I used to think the comfort level I had with someone was based on EITHER the depth of knowledge I had about their personal life OR the length of time we’d spend together.  However, it has come to light that the friends who I feel most comfortable with have simply been the ones I’ve spent the most time with, and not necessarily the ones I know the most about, or have shared the most with.  People who I spend a lot of time with but I don’t know much about, aren’t really friends because they’ve just been in the background—no connection had been made.  As such, I now know it’s based on both.

This explains why it is hard to have many friends—I thought that with the appropriate “interview” skills, I could sustain a friendship at a cognitive level with minimal time input.  I am finding out a friendship based on cognitive connection alone is not possible—the list of people I have knowledge about has never been so large, the list of people whom I can call request to hang out has never been so large, and yet the list of people who consider me a friend—since friendship must be mutual—is not as large.

From very valuable feedback, I have learned that my once per month or more frequency of contact, slow response time to requests on the order of days to weeks, and priority based on time since last contact rather than strength of relationship, gives the impression of inconsistency, a lack of care, and generally not the behavior you’d expect from a true friend.

This concept has been difficult for me to grasp because while time is an integral part of developing a relationship, I have always believed that the strength of the relationship is not dependent upon the frequency of contact, and the reason I believe this is because I have some friends whom I rarely talk to ever now, perhaps a couple times a year, and yet they are friends for sure.  However, when I think about it now, I realize it’s because at some point in the history of the relationship, a very large investment of time was made—there was a period of time where the frequency of information exchange was high enough that it was not just a shared experience cognitively, but a shared experience period—a friend experiences your life with you, not just knows about it.

More on What I Learned About Friendship in 2013

Needs vs.

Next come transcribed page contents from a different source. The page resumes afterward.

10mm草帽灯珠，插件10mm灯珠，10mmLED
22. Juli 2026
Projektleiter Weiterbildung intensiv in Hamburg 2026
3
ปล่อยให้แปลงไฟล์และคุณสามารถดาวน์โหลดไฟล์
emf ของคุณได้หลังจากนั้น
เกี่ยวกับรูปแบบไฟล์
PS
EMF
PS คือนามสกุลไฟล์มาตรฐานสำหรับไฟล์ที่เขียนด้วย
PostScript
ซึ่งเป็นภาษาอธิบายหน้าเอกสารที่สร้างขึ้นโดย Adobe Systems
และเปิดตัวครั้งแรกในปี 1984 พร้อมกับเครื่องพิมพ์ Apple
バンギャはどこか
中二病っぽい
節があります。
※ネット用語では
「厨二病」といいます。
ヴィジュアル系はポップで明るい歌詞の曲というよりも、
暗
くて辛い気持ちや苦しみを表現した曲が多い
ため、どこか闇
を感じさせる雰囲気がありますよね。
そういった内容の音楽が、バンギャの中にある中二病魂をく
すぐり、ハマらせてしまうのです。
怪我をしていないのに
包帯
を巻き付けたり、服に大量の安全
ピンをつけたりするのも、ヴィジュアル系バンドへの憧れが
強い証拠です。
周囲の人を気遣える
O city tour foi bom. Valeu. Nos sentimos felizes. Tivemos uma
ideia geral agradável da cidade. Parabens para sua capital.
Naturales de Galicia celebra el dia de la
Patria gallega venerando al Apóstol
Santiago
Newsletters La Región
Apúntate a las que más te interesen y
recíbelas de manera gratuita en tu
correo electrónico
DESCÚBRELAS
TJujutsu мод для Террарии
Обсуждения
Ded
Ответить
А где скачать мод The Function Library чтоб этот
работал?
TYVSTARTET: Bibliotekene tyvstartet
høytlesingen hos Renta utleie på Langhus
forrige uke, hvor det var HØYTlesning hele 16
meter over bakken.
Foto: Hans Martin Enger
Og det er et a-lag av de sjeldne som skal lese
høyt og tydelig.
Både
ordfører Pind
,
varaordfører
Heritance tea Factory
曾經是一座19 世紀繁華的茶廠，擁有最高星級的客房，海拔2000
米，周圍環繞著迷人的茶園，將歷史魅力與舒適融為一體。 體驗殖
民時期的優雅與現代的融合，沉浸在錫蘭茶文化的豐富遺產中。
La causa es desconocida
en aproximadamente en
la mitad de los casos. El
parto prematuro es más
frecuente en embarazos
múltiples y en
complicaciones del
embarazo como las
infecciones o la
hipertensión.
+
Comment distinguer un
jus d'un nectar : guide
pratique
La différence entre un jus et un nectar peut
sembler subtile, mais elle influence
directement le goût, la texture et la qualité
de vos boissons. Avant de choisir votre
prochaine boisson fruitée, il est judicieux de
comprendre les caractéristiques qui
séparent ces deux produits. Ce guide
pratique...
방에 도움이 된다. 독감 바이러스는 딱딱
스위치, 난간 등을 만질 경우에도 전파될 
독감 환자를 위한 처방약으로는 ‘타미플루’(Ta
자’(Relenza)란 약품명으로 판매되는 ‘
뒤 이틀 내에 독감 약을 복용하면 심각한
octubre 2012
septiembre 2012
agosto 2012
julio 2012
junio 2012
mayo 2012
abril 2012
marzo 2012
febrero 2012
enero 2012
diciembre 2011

Wants

I want the new *item* so much, I need it.  I want to see a movie so much, I need to.  In our everyday conversations, we often exaggerate our desires with the word “need,” but sometimes we forget that it is in fact an exaggeration and not the truth.  When that happens, when you lose sight of  the difference between what you need, and what you only want,  you create a warped reality that may cause depression, or at least keep you from thinking clearly.

What is an actual need?  It is something without which you cannot live.  You need food and water.  Shelter, is a want–you can survive without it, but we all would prefer to have it.  Money, power, , these are all wants: your life may be different with them, but without them, you will still live.

I bring this up because it interfered with both my decision making, and my mental health (happiness).  I have many interests, and I had been feeling extremely stressed and overwhelmed by the activities I was involved in, and all the trade-off decisions that I kept making to try and fit everything in, because I felt like I needed to fit in as much as possible.  Once I took a step back and realized that these were all hobbies and not critical to my life, I no longer stressed over the activities because if I fail at something I just want, it’s OK: I’ll live.  By knowing what activities are actually necessary, like my job, I can feel more secure in my free time knowing I have all my needs taken care of.  I can allow myself to be happy about doing things I want, instead of being stressed at all the things that I want to do but aren’t able to.

Other examples include sacrificing sleep for time for any reason.  Eventually, we all realize the truth that we need sleep.  We can reduce sleep, sure, but only up to a point: past that point and we begin threatening our well-being with the effects of sleep deprivation.  One dangerous result of sleep deprivation and insomnia is depression.  In fact, what I’ve found is that the best cure for a bad day is a good night’s sleep.